Can golfers be convinced that a less manicured look for their course is aesthetically pleasing?

More, if far from all, courses are now inclined toward green thinking. New moves include storing winter rainwater for use in the summer, building sophisticated irrigation systems, using organic fertilizers and native grasses, and using genetically modified grasses that stay greener, grow more slowly, and are more tolerant to sunlight. Nike has even developed biodegradable tees. Other practices can actually make a golf course a boon to local wildlife, especially in built-up areas.

“Interest in environmental practice seems to be wherever there is the most climatic pressure,” says Jonathan Smith, founder and executive director of the GEO Foundation, one of the leading organizations conducting ecocertification of courses around the world. (Currently, 16 courses in Canada are on their way to being certified.) “We can expect a greater use of technology to allow the phasing out of unsustainable practice altogether.
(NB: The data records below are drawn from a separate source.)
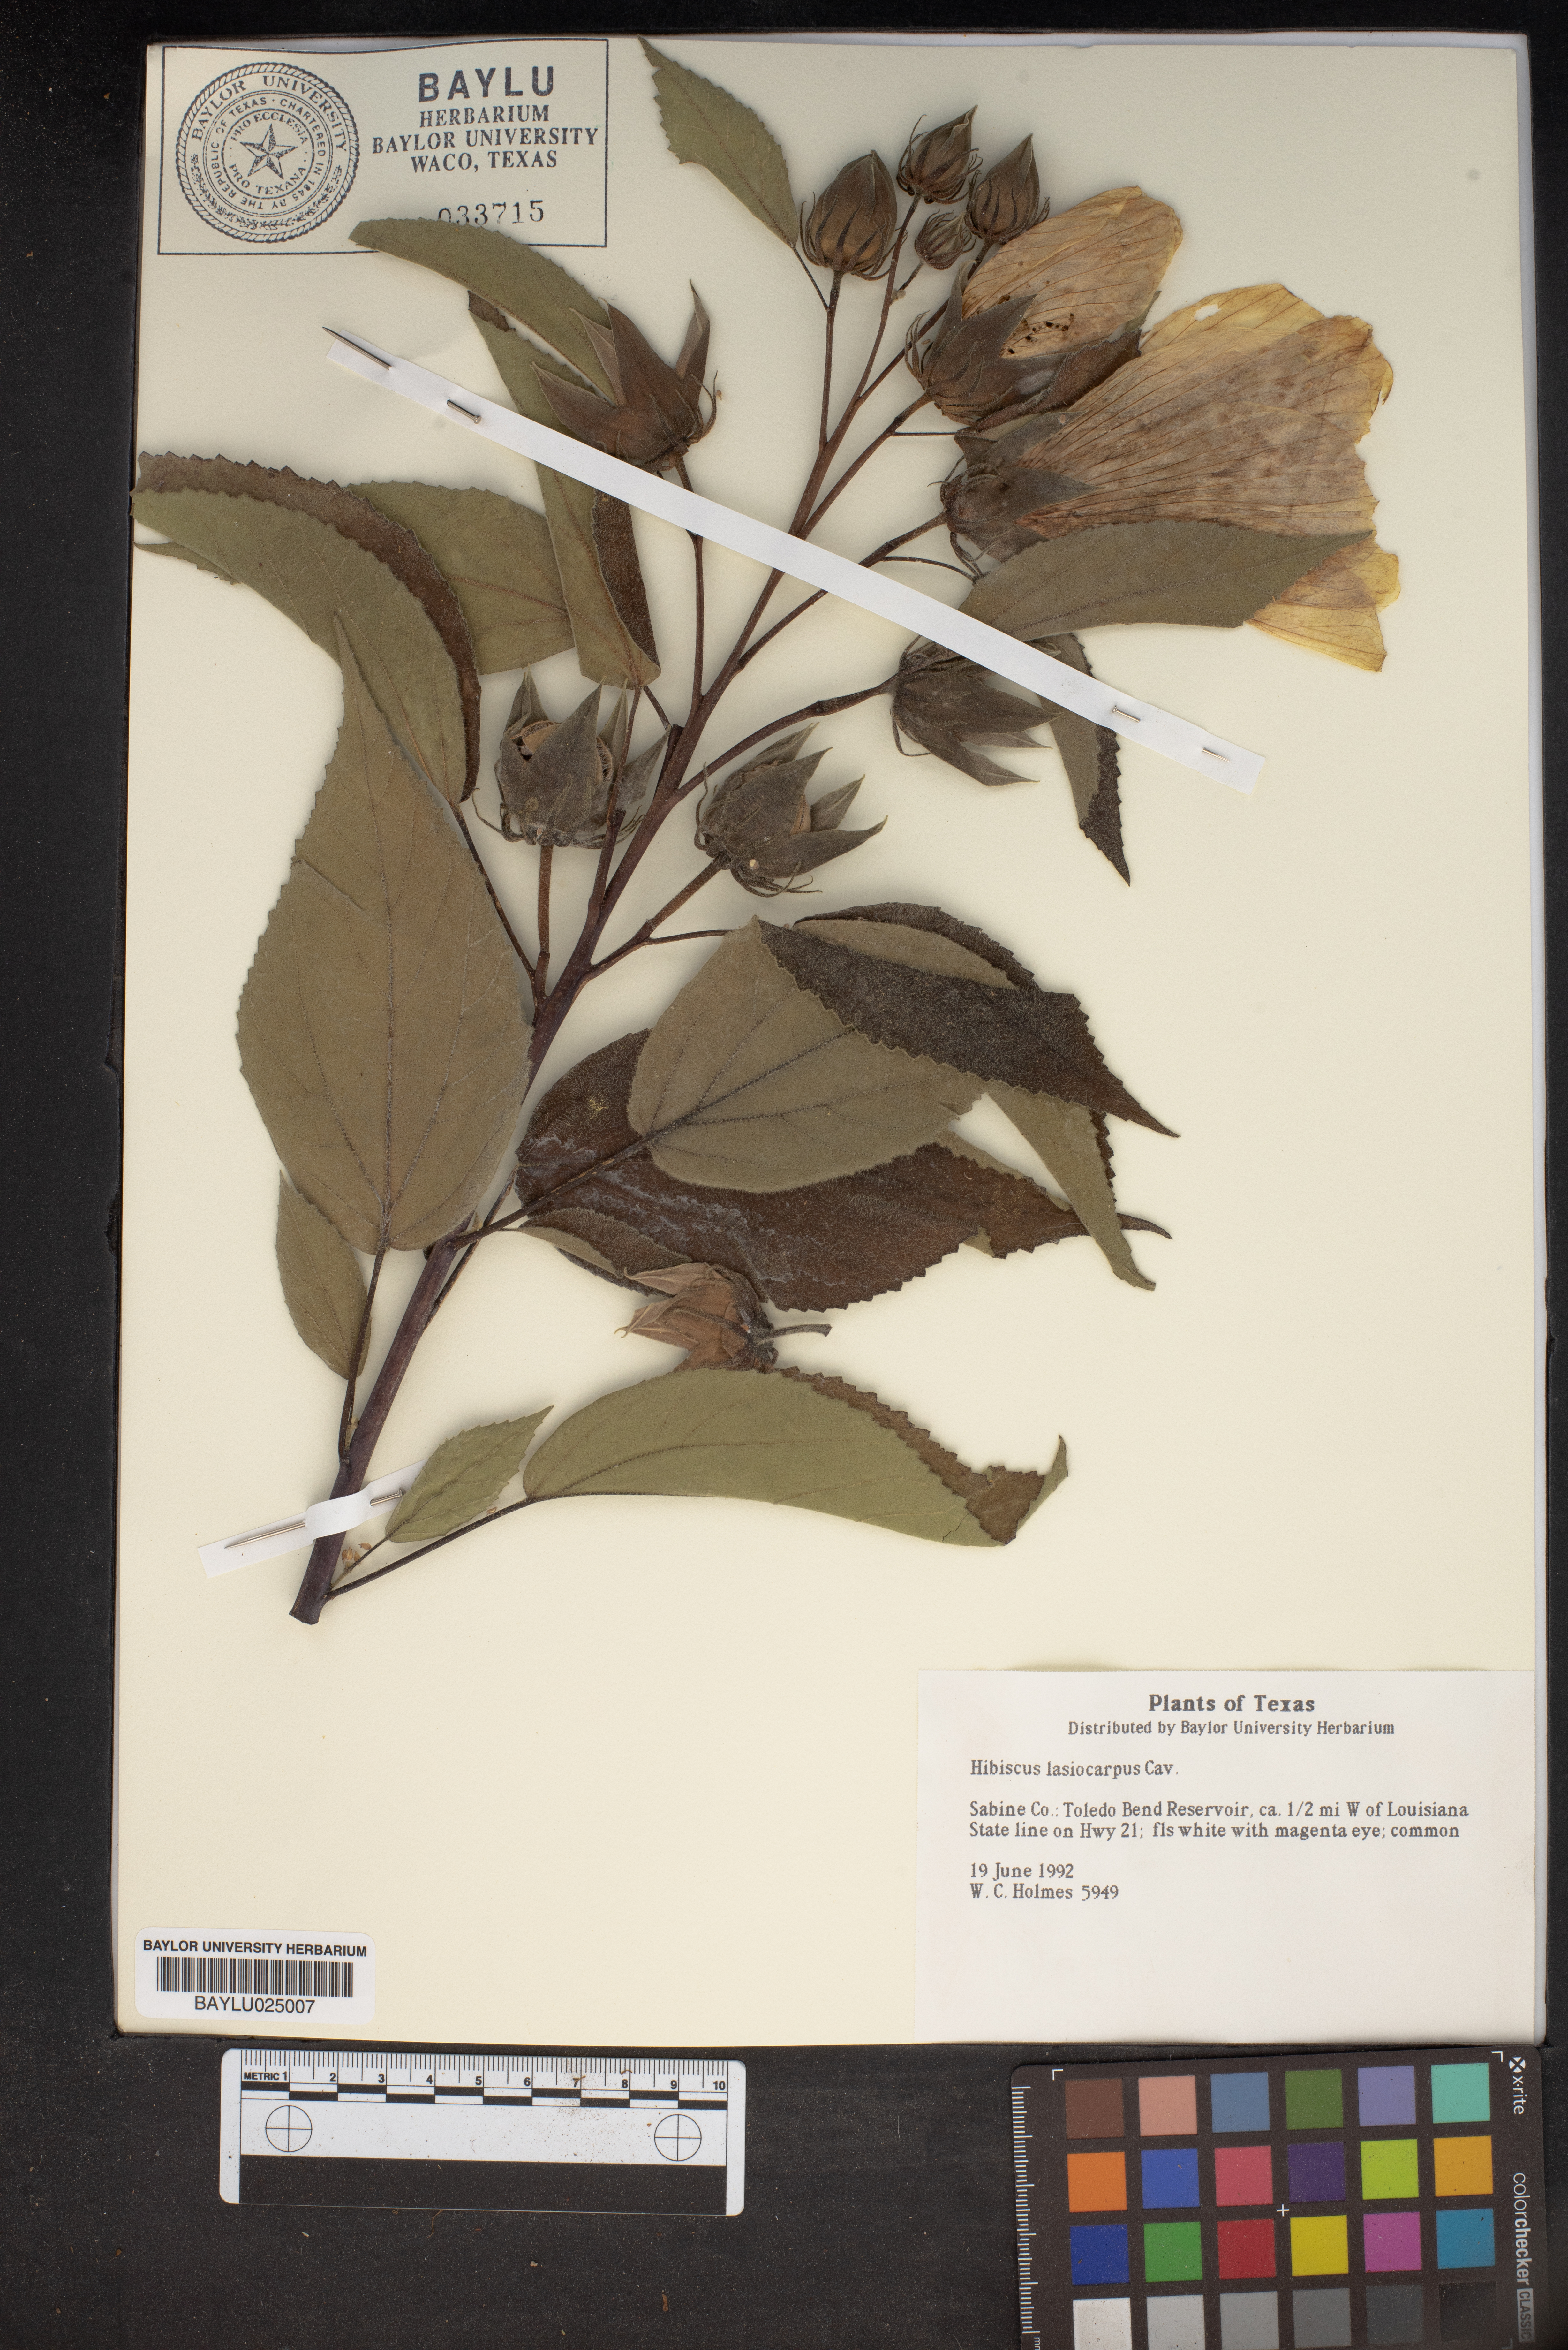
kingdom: Plantae
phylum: Tracheophyta
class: Magnoliopsida
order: Malvales
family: Malvaceae
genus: Hibiscus
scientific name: Hibiscus moscheutos
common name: Common rose-mallow
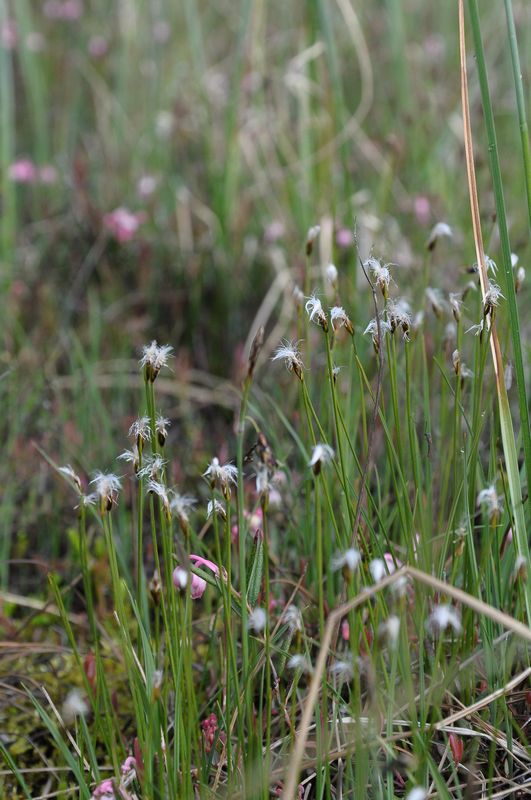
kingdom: Plantae
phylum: Tracheophyta
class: Liliopsida
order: Poales
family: Cyperaceae
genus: Trichophorum
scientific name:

That said, a lot of golf courses still don’t report on their environmental standards at all.”

Putting such standards in place can save money if the process is well managed, Smith claims. But part of the fear clubs still have about investing in environmental thinking comes from the assumption that those costs will have to be passed on to the membership. So, at the heart of the matter is whether golfers care enough. Can they be convinced that a less manicured look for their course is aesthetically pleasing?

Perhaps the golf industry will be forced to adopt certain standards—effectively, a licence to operate—much as global fisheries and forest industries. “We still get complaints that the greens aren’t looking good enough,” says Perry at Dubai Creek Golf & Yacht Club. “Some people just want very green grass with neat stripes everywhere—even in a desert.”